マスターは原田雄三といって、六十に手が届いたかどうかという年齢。馴染み客からは兄貴分として慕われている。

「マスターは失恋した後はスパッと諦めきれるタイプですか?オイラはね、一ヶ月ぐらいは引きずるんです。目の前から彼女の姿が消えないんです。」

「おまいさん、いくつになったんや。まるで中学生やんか。今どきの高校生ですら、そんなに長く引きずっとらんで。」

「今の若い子みたいにドライになれないんですよ。それぐらい本気やったんやから。」

「本気かどうかは別として、ええ大人なんやから、いつまでも伏せってんと、次のことを考えや。女なんか一杯いるやんか。ましてやおまいさんはそれほど醜男ってほどでもないやろ。きっとまた、新しい恋がすぐにも見つかるって。」

マスターは無責任な慰めをするしかないが、言ってることは間違っていない。

「それよりも今日は一人か?」

「ヤツと一緒に飲んでも、オイラが愚痴っぽくなるだけですから。ヤツのドライなところは羨ましい限りですけどね。」

「どないや。ウチのバイトを紹介してやろか。」

「エッちゃんでしょ。普段から普通に会話してますよ。」

バイトの女の子はエリカちゃんといって、京都市内の大学に通うアルバイトの女の子。ポニーテールがよく似合う可愛い女の子だった。しかしながら、彼女はスレンダーであり、陽平のタイプではなく、彼女との会話は客と店員の間で交わされるであろう普通の会話にとどまっていた。

「おまいさんらがどんな店に行ってたのか知らんが、思い切って違う店にでも行ってみたらええねん。どの店に行ったって同じやと思うけどな。それよりもちゃんとした彼女をちゃんと探した方がエエかもよ。」

マスターはそれだけ言うと厨房の奥へと消えて去り、陽平にはどんよりとした重い空気だけが残された。今宵も炙りたらことぬる燗をちびりながら、ただ時間が流れるのを見送くるしかなかった。

そんな折、ふと店内を流れているテレビを見上げると、陽平が若かりし頃に流行っていたドラマのリプレイシーンが流れていた。そして、その役者が言い放ったセリフこそが陽平の印象に強く残っていたセリフだった。

『踏ん切りをつけるためにあの場所へ戻るんだ。』

確かに見覚えのあるシーンだった。当時の記憶が蘇る。まだ陽平が大学生だった頃、学生同士の恋愛劇を描いたトレンディドラマだった。陽平が好きな女優が出演していたこともあり、深く記憶に残っていた。

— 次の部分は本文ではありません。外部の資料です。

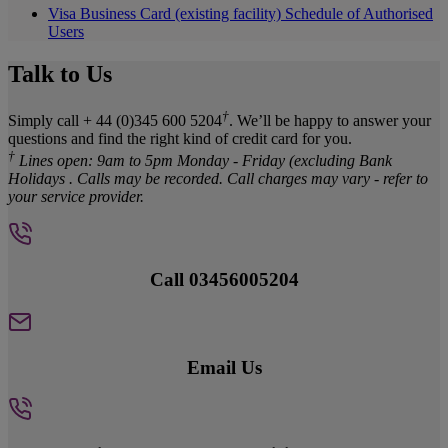
Visa Business Card (existing facility) Schedule of Authorised
Users
Talk to Us
†
Simply call + 44 (0)345 600 5204
. We’ll be happy to answer your
questions and find the right kind of credit card for you.
†
Lines open: 9am to 5pm Monday - Friday (excluding Bank
Holidays . Calls may be recorded. Call charges may vary - refer to
your service provider.
Call 03456005204
Email Us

先のセリフを言ったのは陽平が好きな女優ではなかったが、ドラマの中で失恋した男が立ち直るきっかけを掴むために、その友人が言い放つセリフだった。

「あの場所へ戻れか。せやけど、戻ってどうなるってもんでもないやんな。」

ぼそっとつぶやいては見たものの、その後のドラマのストーリーがどうなったかをうろ覚えにしか記憶にない陽平にとっては、その役者のそのセリフを言う一幕だけが唯一記憶に残っている場面だったのである。

「確かあの場所って図書館やったよな。そんでもって受付の女の子と恋に落ちるんやな。そんな都合のエエ話、ドラマやからあり得るねんな。」

愚痴はこぼすものの、気になり始めているのも事実だった。

「まあ気晴らしに、新しいおっぱいの大きな子を見に行ってみるかな。」

マスターなら「またその店かい」って言うだろう。でも秀哉なら「行った方がエエよ」って言うに違いない。

手元の徳利が空になるタイミングで席を立つ陽平。そして何かを思い詰めた様に店を出た。マスターには「どこ行くん」と聞かれたが、「ちょっと」とだけ言い訳して扉を開いた。

表通りには、まだまだ冷たい早春の風が吹いていた。

陽平が向かう店へ誘うように背中を後押ししながら。